Outcomes and Resources:
Students involved in the Siege of Antioch Project have responded enthusiastically about the benefits of the project to their graduate school training. It is too early to see exactly where this training may lead them after they have completed their degrees (of our emeriti, one student has graduated, with the MA in Medieval Studies, in May of this year and the other is pursuing a PhD). [17] If this project is deemed to be worthwhile, what does it cost? What resources are necessary for a project like this to succeed? [18] The investment in infrastructure, over and above what students need more generally in the university environment, is relatively small: team members must have access to machines, and we must buy licenses to the oXygen XML editor.
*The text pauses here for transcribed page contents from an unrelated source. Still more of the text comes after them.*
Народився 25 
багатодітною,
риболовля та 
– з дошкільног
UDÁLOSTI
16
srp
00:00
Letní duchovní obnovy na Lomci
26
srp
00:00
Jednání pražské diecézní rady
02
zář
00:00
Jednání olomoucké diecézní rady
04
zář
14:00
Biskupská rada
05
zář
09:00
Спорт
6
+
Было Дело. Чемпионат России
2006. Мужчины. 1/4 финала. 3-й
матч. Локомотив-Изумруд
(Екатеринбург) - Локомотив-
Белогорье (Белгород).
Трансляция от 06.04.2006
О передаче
We are greatly facilitated by having our own dedicated meeting space in Medieval Studies where the weekly meetings, monthly editorial review, and quarterly video calls can take place (lunch is also often provided for the marathon sessions). More expensive is time. All central members of the project are funded graduate students at Fordham. The History Department and the Center for Medieval Studies consider the work that students undertake on the project to constitute five hours of their scheduled weekly work for each respective department. Without this time, the project would be essentially impossible, as the students would not have time for it between their coursework and work duties, and within this framework the students are in theory compensated for their labor. An even greater investment still is the university’s support for expert support staff, specifically in this case our collaborators Shawn Hill and Katherina Fostano, who can provide advice and support for many of the most technical aspects of the work undertaken by the students.
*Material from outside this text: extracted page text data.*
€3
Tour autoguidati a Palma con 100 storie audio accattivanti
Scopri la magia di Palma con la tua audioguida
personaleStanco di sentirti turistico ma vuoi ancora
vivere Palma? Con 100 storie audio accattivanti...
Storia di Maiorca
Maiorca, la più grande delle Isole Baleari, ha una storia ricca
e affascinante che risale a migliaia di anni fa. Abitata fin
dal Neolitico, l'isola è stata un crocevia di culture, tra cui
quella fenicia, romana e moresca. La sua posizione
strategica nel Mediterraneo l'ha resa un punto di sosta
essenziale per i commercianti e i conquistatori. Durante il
These investments are absolutely essential for the functioning of the project, and I would argue that they are rather modest compared to the potential benefits we are reaping from this experience. Perhaps, to take the broadest possible perspective, the real costs of this project, which we are still attempting to surmount, are cultural: recognition for the importance of digital training and scholarship within, first, the field of medieval studies (I think we now have that) and within our departments (this is trickier, since we battle uphill against colleagues who are not themselves invested in digital humanities). At the level of the university, in inter-university working groups, and at conferences like this one, it is exciting to hear about all of the ways that digital tools have the potential to have real and measurable impacts on the world around us. Sometimes –and I feel this too– the projects and prerogatives of medievalists can seem more distant and divorced from these lofty goals and the urgency that lies behind much contemporary digital scholarship. But it is nonetheless important that we are able to frame digital work in such a way that is not automatically or implicitly exclusive of those of us who are working on the premodern world. Medievalists hear, understand, and join their voices to calls for the relevance of digital scholarship and the urgent sense of its ability to confront contemporary injustice and inequity. As experts who study a world in which access to the written word could be socially and culturally restricted, and from which such a staggering amount of knowledge has been lost, medievalists must frequently and effectively remind our colleagues that the very act of drawing out the words from manuscripts, unread and unstudied for many centuries, and making them available online and in translation is, in itself, a restorative and ethical (if not to say righteous) act, making heard the voices that have been buried, lost and unsung.